Monitoring the exact angle at which the proton beam hits the target is critical to T2K’s success since it, in turn, determines the off-axis neutrino beam’s position. The proton beam must be accurately positioned to within five-one-hundredths of a degree.
The OTR monitor involves a thin titanium foil which the proton beam passes through producing transition radiation, a form of visible light. The OTR uses a series of four parabolic mirrors to carry the image from the titanium foil through the target-shielding module to a radiation-hard camera. The Canadian T2K group operates and maintains the OTR monitor.
T2K Photosensor Facility at TRIUMF
TRIUMF-T2K scientists have created a unique photomultiplier testing facility at TRIUMF to improve the accuracy of data taken by Super-K and to prepare for the Hyper-K facility.
The facility is evaluating the angular dependence of the photomultiplier tubes that line the Super-K tank and detect neutrino collisions via Cherenkov light.

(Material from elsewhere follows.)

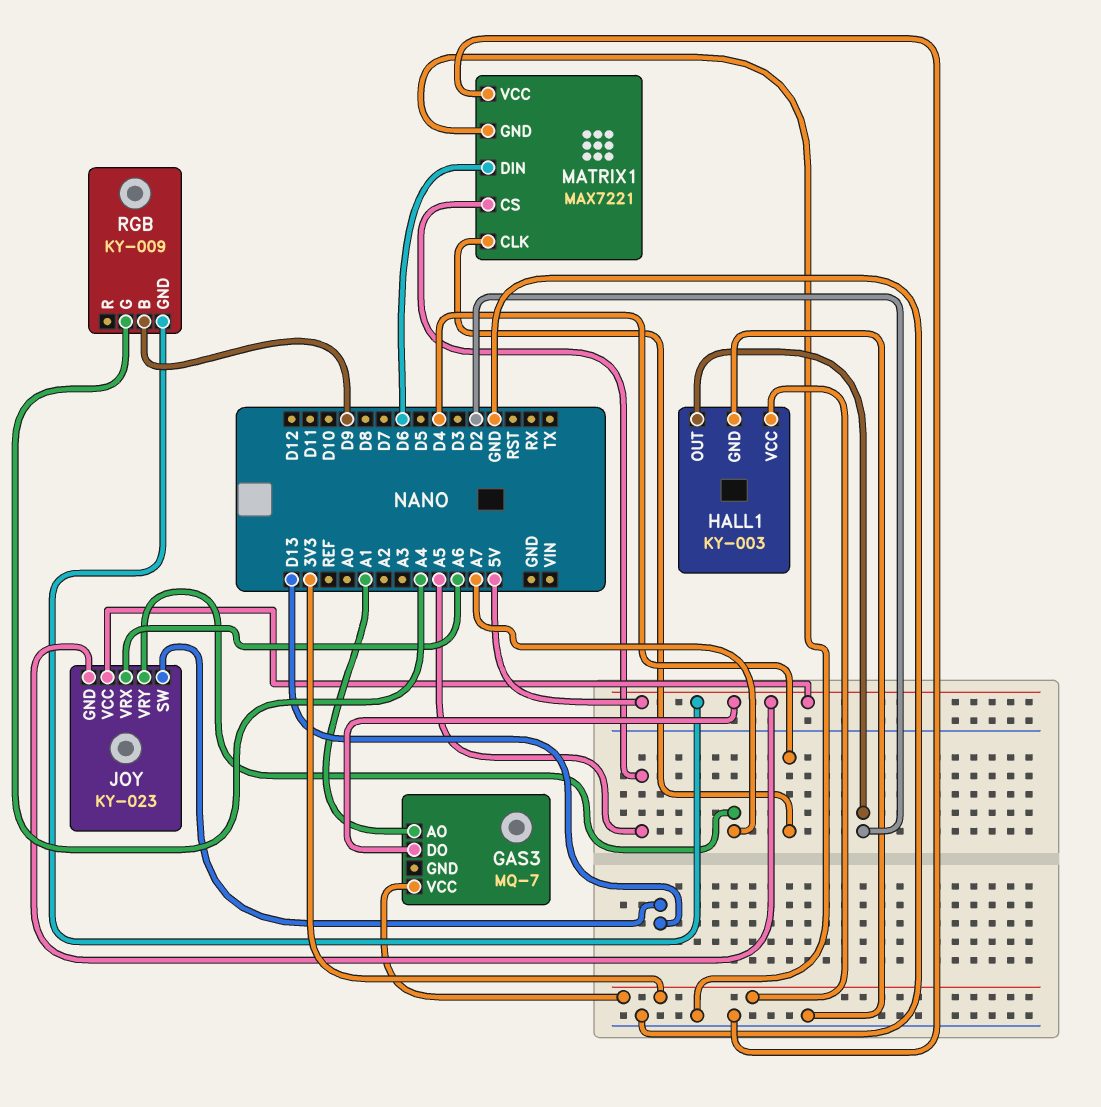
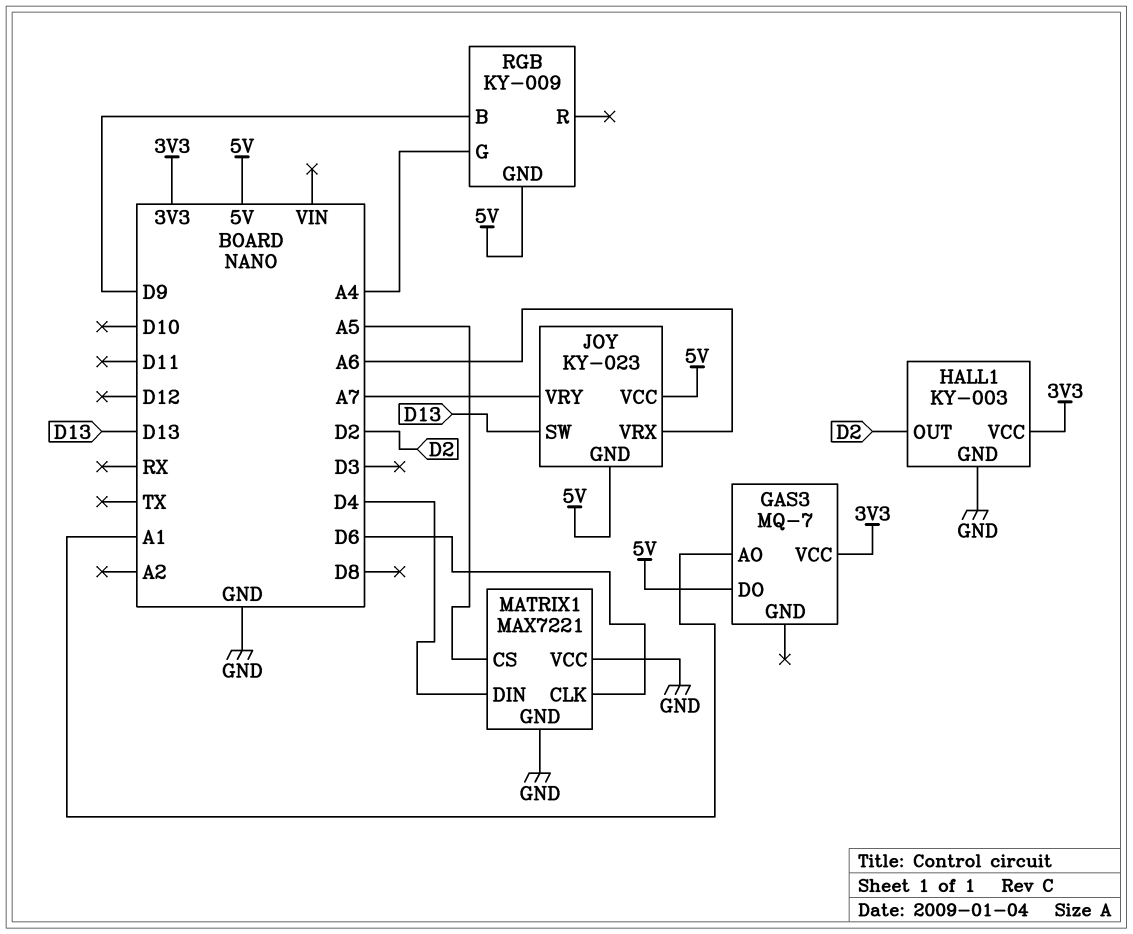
MATRIX1 pin CLK: D4 -> D6
MATRIX1 pin DIN: D6 -> D4

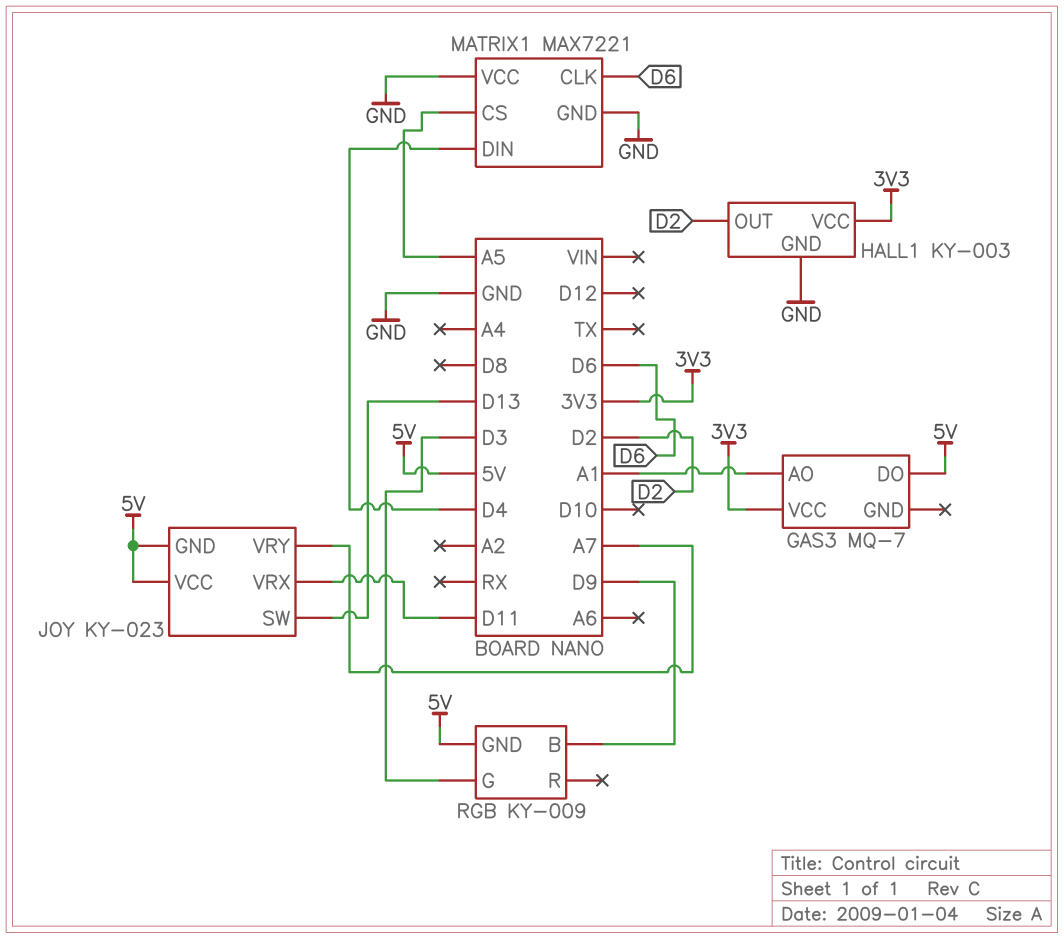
JOY pin VRX: A6 -> D11
RGB pin G: A4 -> D3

Does the photomultiplier’s detection sensitivity vary with the angle and direction from which a photon arrives? At present, this factor is a significant uncertainty in the T2K and SuperK experiments.
The photosensor facility contains two computer-controlled gantry arms that aim laser light at different angles and positions at the photomultiplier tubes and monitors the reflected light. The whole system is enclosed by an electromagnet to provide a controlled, uniform magnetic field and is also temperature controlled to +/- 1 degree Celsius, to characterize the temperature dependence of the laser and optical fibres.
The TRIUMF group has discovered that the detector signal varies significantly with the photon angle and is working to characterize its response.